Task brief: Where does the string "connections" appear in the records? Copy every line that contains it.

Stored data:
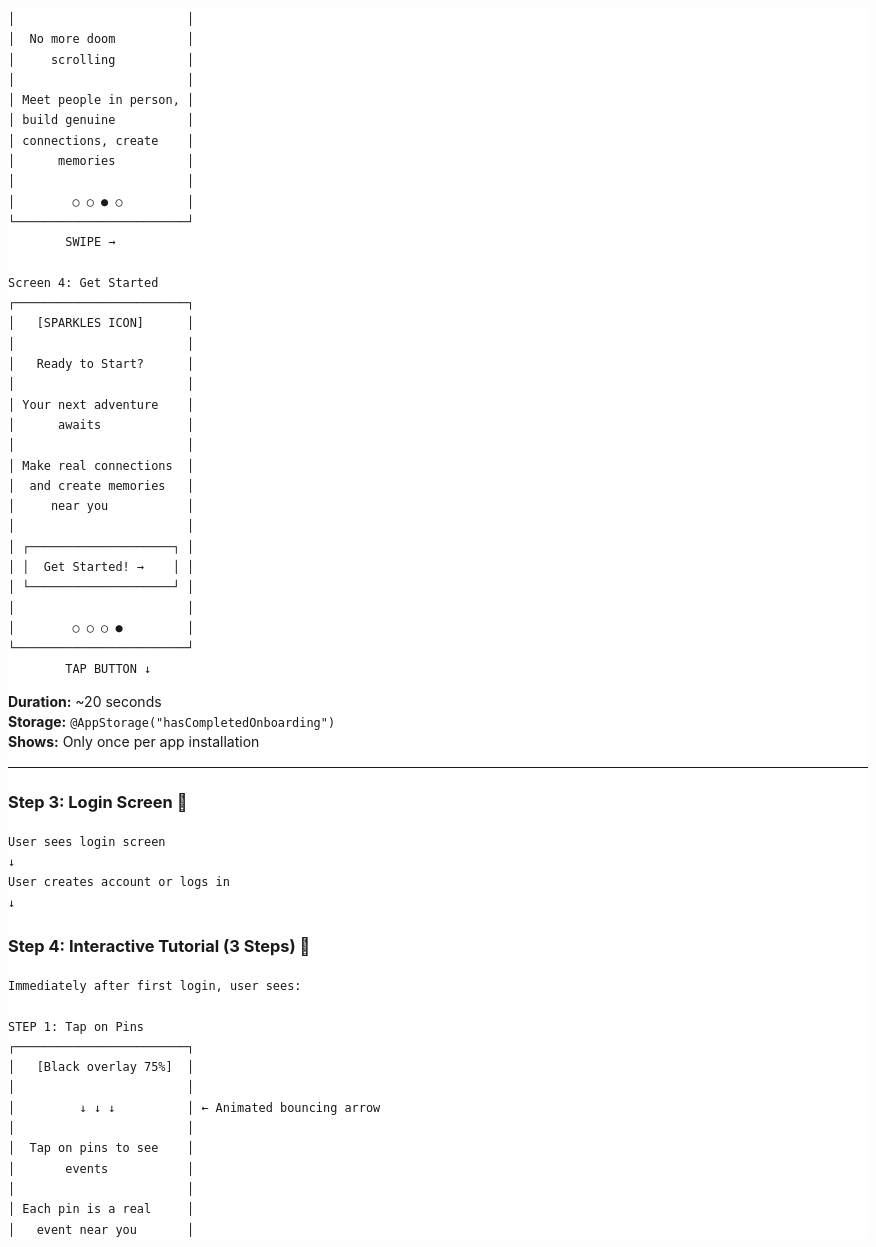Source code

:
 ```
│                        │
│  No more doom          │
│     scrolling          │
│                        │
│ Meet people in person, │
│ build genuine          │
│ connections, create    │
│      memories          │
│                        │
│        ○ ○ ● ○         │
└────────────────────────┘
        SWIPE →

Screen 4: Get Started
┌────────────────────────┐
│   [SPARKLES ICON]      │
│                        │
│   Ready to Start?      │
│                        │
│ Your next adventure    │
│      awaits            │
│                        │
│ Make real connections  │
│  and create memories   │
│     near you           │
│                        │
│ ┌────────────────────┐ │
│ │  Get Started! →    │ │
│ └────────────────────┘ │
│                        │
│        ○ ○ ○ ●         │
└────────────────────────┘
        TAP BUTTON ↓
```

**Duration:** ~20 seconds  
**Storage:** `@AppStorage("hasCompletedOnboarding")`  
**Shows:** Only once per app installation  

---

### **Step 3: Login Screen** 🔐
```
User sees login screen
↓
User creates account or logs in
↓
```

### **Step 4: Interactive Tutorial (3 Steps)** 📍
```
Immediately after first login, user sees:

STEP 1: Tap on Pins
┌────────────────────────┐
│   [Black overlay 75%]  │
│                        │
│         ↓ ↓ ↓          │ ← Animated bouncing arrow
│                        │
│  Tap on pins to see    │
│       events           │
│                        │
│ Each pin is a real     │
│   event near you       │
```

Written response:
│ connections, create    │
│ Make real connections  │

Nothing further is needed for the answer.